# ASSIGNMENT 1
Rewrite the paragraph of the editorial that begins "The Globe's Spotlight Team reported" as a shorter version that keeps its main facts.
# ASSIGNMENT 2
For each statement below, say whether it agrees with the editorial. Answer yes or no, and quote the words from the editorial that decide it.
(a) The Boston Globe's report came out on May 8th, 2016.
(b) The Spotlight Team's stories covered 76 private schools.
(c) The administration asks students to pass media questions to the health center.
# ASSIGNMENT 3
Copy the part of the editorial starting at "The Globe’s Spotlight" and ending at "year old boy.".

# SELECTED TEXT
+ + + +
[Editorial] Spotlight Article Forces Administrative Response
by The Milton Measure on Friday, May 13th, 2016
It seems Milton is never far from controversy. After years of attempting to dispel the dark cloud that that scandal left hanging over this school, two instances of racially-targeting letters brought Milton back into the media’s cross hairs. Our school prides itself on its diversity and its acceptance of others, yet time and time again, we have a sombre Monday morning assembly during which our community is told to “come together” and “prove the doubters wrong.” Also during these assemblies, the administration lays down promises of justice that, by no fault of their own, are often unattainable. In these situations, the administration reiterates available resources (i.e the health center, ISS, etc…) and requests that the student body relay any questions from the media to the Communications Office. But what The Boston Globe reported on May 8th, 2016 is altogether a different matter.
The Globe’s Spotlight Team reported on a wide array of stories of sexual misconduct in 67 private schools, including Milton. Past Milton scandals involving destructive teenage behavior and cowardly, anonymous racist comments were replaced with a name, former Middle School Athletic Director Glenn Edwards, and a crime, online solicitation of sex from a 14 year old boy.
+ + + +
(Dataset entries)
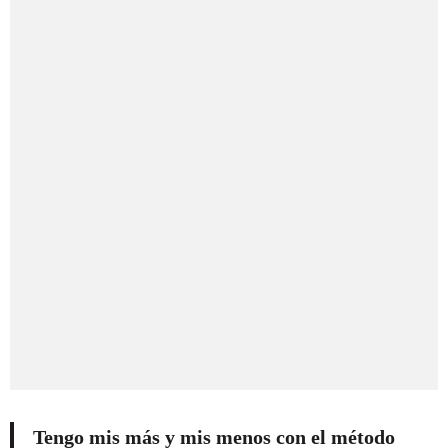
Tengo mis más y mis menos con el método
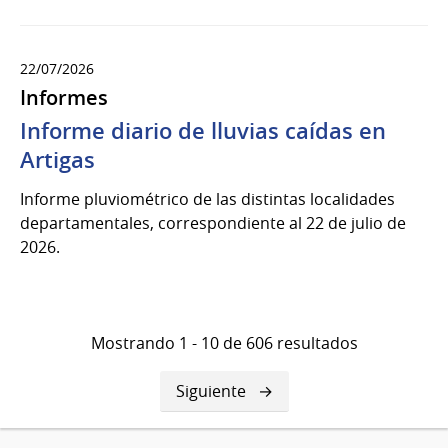
22/07/2026
Informes
Informe diario de lluvias caídas en
Artigas
Informe pluviométrico de las distintas localidades
departamentales, correspondiente al 22 de julio de
2026.
Mostrando 1 - 10 de 606 resultados
Siguiente
Siguiente
página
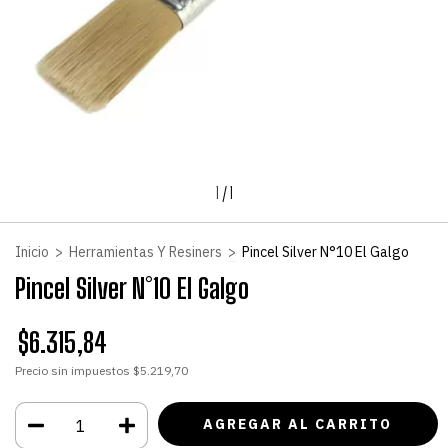
1
/
1
Inicio
>
Herramientas Y Resiners
>
Pincel Silver N°10 El Galgo
Pincel Silver N°10 El Galgo
$6.315,84
Precio sin impuestos
$5.219,70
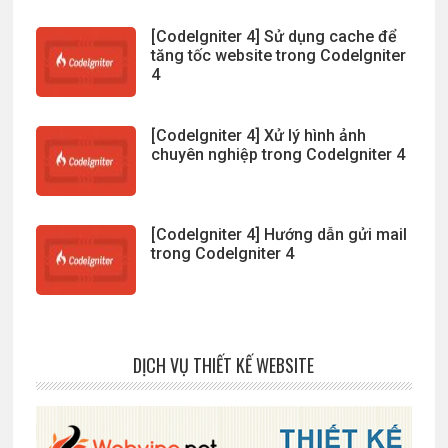
[CodeIgniter 4] Sử dụng cache để
tăng tốc website trong CodeIgniter
4
[CodeIgniter 4] Xử lý hình ảnh
chuyên nghiệp trong CodeIgniter 4
[CodeIgniter 4] Hướng dẫn gửi mail
trong CodeIgniter 4
DỊCH VỤ THIẾT KẾ WEBSITE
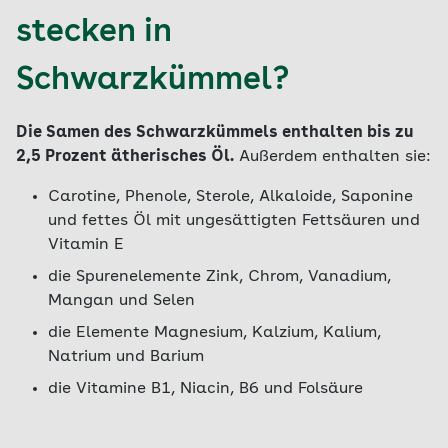
stecken in
Schwarzkümmel?
Die Samen des Schwarzkümmels enthalten bis zu
2,5 Prozent ätherisches Öl.
Außerdem enthalten sie:
Carotine, Phenole, Sterole, Alkaloide, Saponine
und fettes Öl mit ungesättigten Fettsäuren und
Vitamin E
die Spurenelemente Zink, Chrom, Vanadium,
Mangan und Selen
die Elemente Magnesium, Kalzium, Kalium,
Natrium und Barium
die Vitamine B1, Niacin, B6 und Folsäure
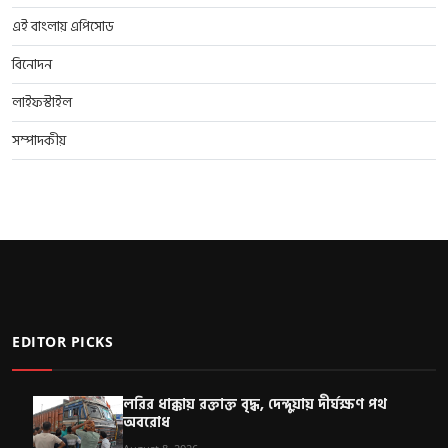
এই বাংলায় এপিসোড
বিনোদন
লাইফস্টাইল
সম্পাদকীয়
EDITOR PICKS
লরির ধাক্কায় রক্তাক্ত বৃদ্ধ, দেন্দুয়ায় দীর্ঘক্ষণ পথ
অবরোধ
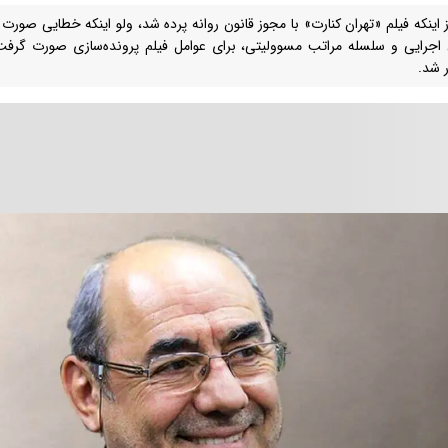
ز اینکه فیلم «تهران کنارت» با مجوز قانون روانه پرده شد، ولو اینکه خطایی صورت
اجرایی و سلسله مراتب مسوولیتی، برای عوامل فیلم پرونده‌سازی صورت گرف
 شد.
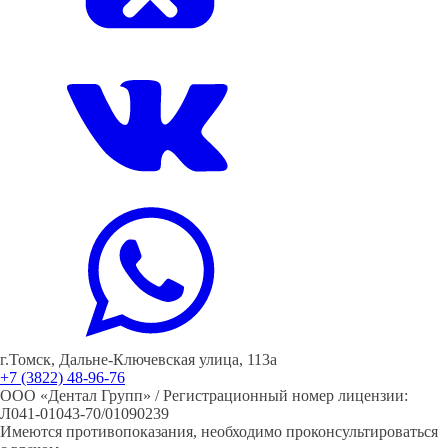
г.Томск, Дальне-Ключевская улица, 113а
+7 (3822) 48-96-76
ООО «Дентал Групп» / Регистрационный номер лицензии:
Л041-01043-70/01090239
Имеются противопоказания, необходимо проконсультироваться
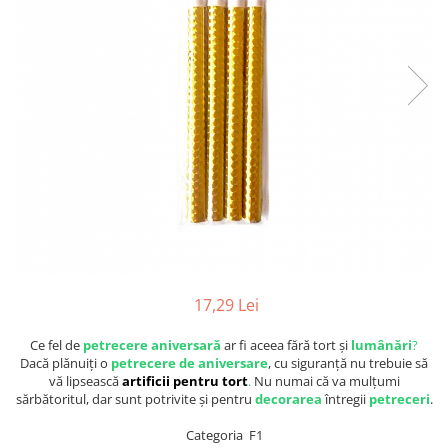
17,29 Lei
Ce fel de
petrecere aniversară
ar fi aceea fără tort și
lumânări
?
Dacă plănuiți o
petrecere de aniversare
, cu siguranță nu trebuie să
vă lipsească
artificii pentru tort
.
Nu numai că va mulțumi
sărbătoritul, dar sunt potrivite și pentru
decorarea
întregii
petreceri
.
Categoria F1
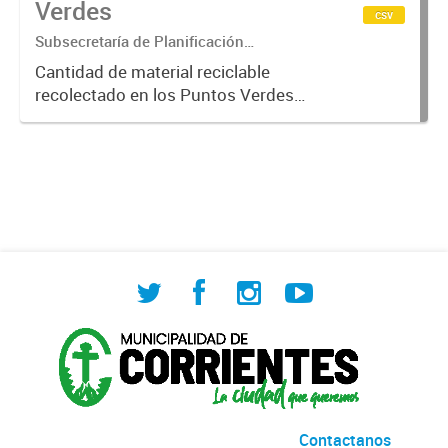
Verdes
csv
Subsecretaría de Planificación
Ambiental
Cantidad de material reciclable
recolectado en los Puntos Verdes
ordenado por fecha y ubicación del
punto
Contactanos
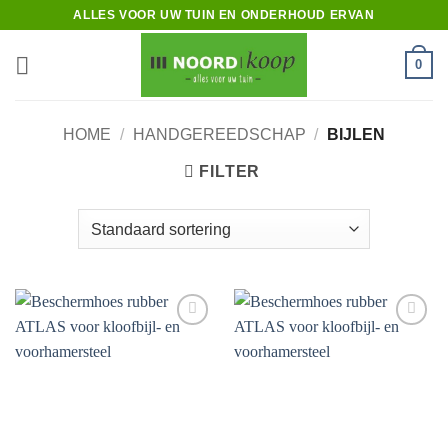
Ga
ALLES VOOR UW TUIN EN ONDERHOUD ERVAN
naar
inhoud
0
HOME
/
HANDGEREEDSCHAP
/
BIJLEN
FILTER
Toevoegen
Toevoegen
aan
aan
verlanglijst
verlanglijst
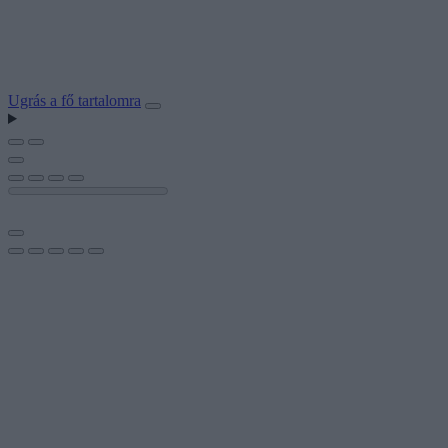
Ugrás a fő tartalomra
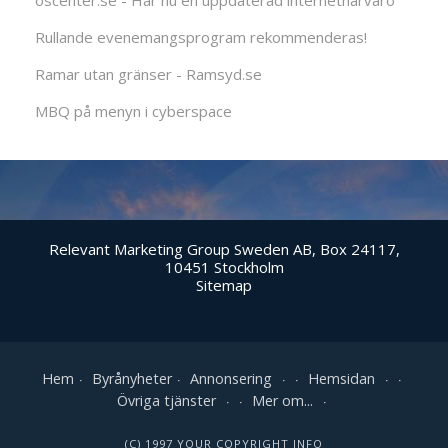
oscenter.se - Har nu en uppdaterad internetnärvaro
Rullande evenemangsprogram rekommenderas!
Ramar utan gränser - Ramsyd.se
MBQ på menyn i cyberspace
Relevant Marketing Group Sweden AB, Box 24117,
10451 Stockholm
Sitemap
Hem
Byrånyheter
Annonsering
Hemsidan
Övriga tjänster
Mer om...
(C) 1997 YOUR COPYRIGHT INFO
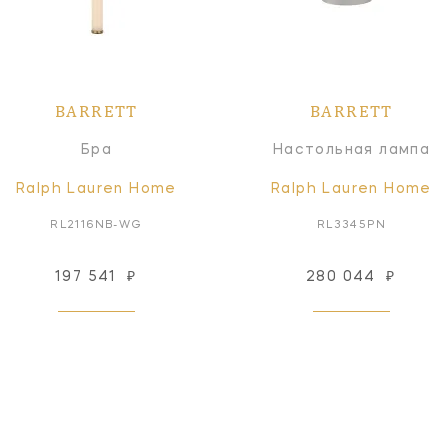
BARRETT
BARRETT
Бра
Настольная лампа
Ralph Lauren Home
Ralph Lauren Home
RL2116NB-WG
RL3345PN
197 541
₽
280 044
₽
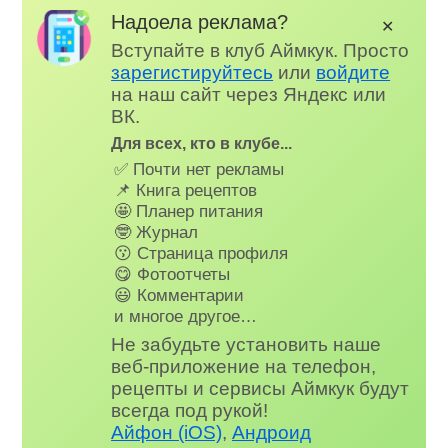
Надоела реклама?
✕
Вступайте в клуб Аймкук. Просто
зарегистируйтесь
или
войдите
на наш сайт через Яндекс или
ВК.
Для всех, кто в клубе...
✅ Почти нет рекламы
📌 Книга рецептов
🤩 Планер питания
🤓 Журнал
😗 Страница профиля
😋 Фотоотчеты
😃 Комментарии
и многое другое…
Не забудьте установить наше
веб-приложение на телефон,
рецепты и сервисы Аймкук будут
всегда под рукой!
Айфон (iOS)
,
Андроид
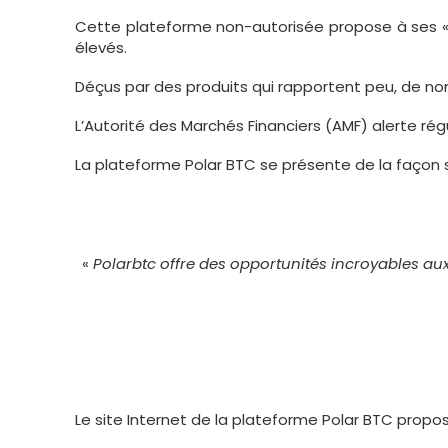
Cette plateforme non-autorisée propose à ses « 
élevés.
Déçus par des produits qui rapportent peu, de n
L’Autorité des Marchés Financiers (AMF) alerte r
La plateforme Polar BTC se présente de la façon s
«
Polarbtc offre des opportunités incroyables au
Le site Internet de la plateforme Polar BTC propos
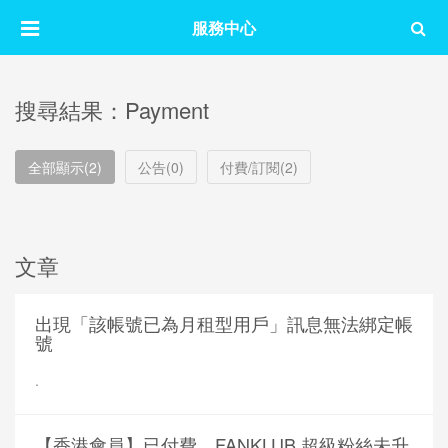
服務中心
搜尋結果：Payment
全部顯示(2)
公告(0)
付費/訂閱(2)
文章
出現「該帳號已為月租型用戶」訊息無法綁定帳
號
.
【香港會員】已付費，FANKLUB 超級粉絲未升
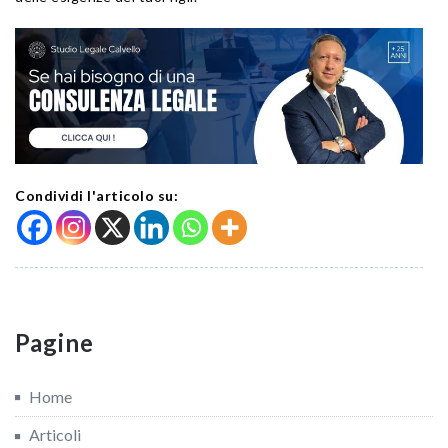
Condividi l'articolo su:
Pagine
Home
Articoli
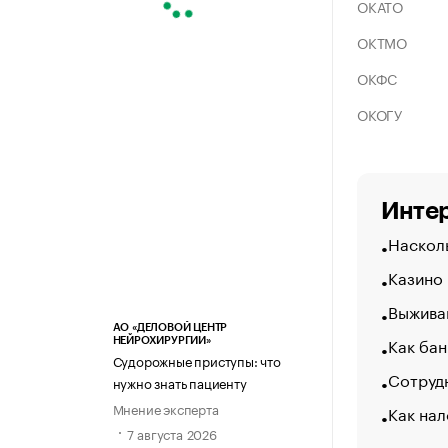
ОКАТО
ОКТМО
ОКФС
ОКОГУ
Интер
Насколь
Казино
Выжива
АО «ДЕЛОВОЙ ЦЕНТР
Как бан
НЕЙРОХИРУРГИИ»
Судорожные приступы: что
Сотрудн
нужно знать пациенту
Мнение эксперта
Как нал
7 августа 2026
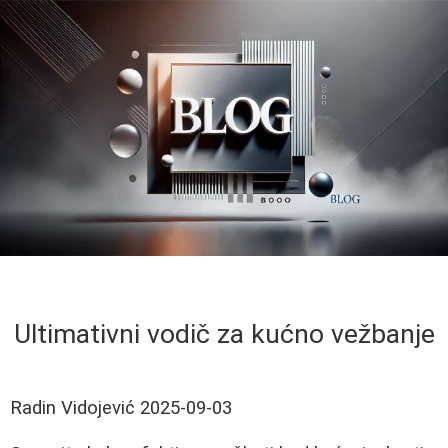
Ultimativni vodič za kućno vežbanje
Radin Vidojević
2025-09-03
+ + + +
# TASK RESULT 1
The Globe's Spotlight Team covered sexual misconduct at 67 private schools, Milton among them. Earlier Milton scandals about destructive teenage behavior and anonymous racist comments gave way to a named person, former Middle School Athletic Director Glenn Edwards, and a crime: online solicitation of sex from a 14 year old boy.

# TASK RESULT 2
(a) Yes: "what The Boston Globe reported on May 8th, 2016"
(b) No: "in 67 private schools, including Milton."
(c) No: "requests that the student body relay any questions from the media to the Communications Office."

# TASK RESULT 3
The Globe’s Spotlight Team reported on a wide array of stories of sexual misconduct in 67 private schools, including Milton. Past Milton scandals involving destructive teenage behavior and cowardly, anonymous racist comments were replaced with a name, former Middle School Athletic Director Glenn Edwards, and a crime, online solicitation of sex from a 14 year old boy.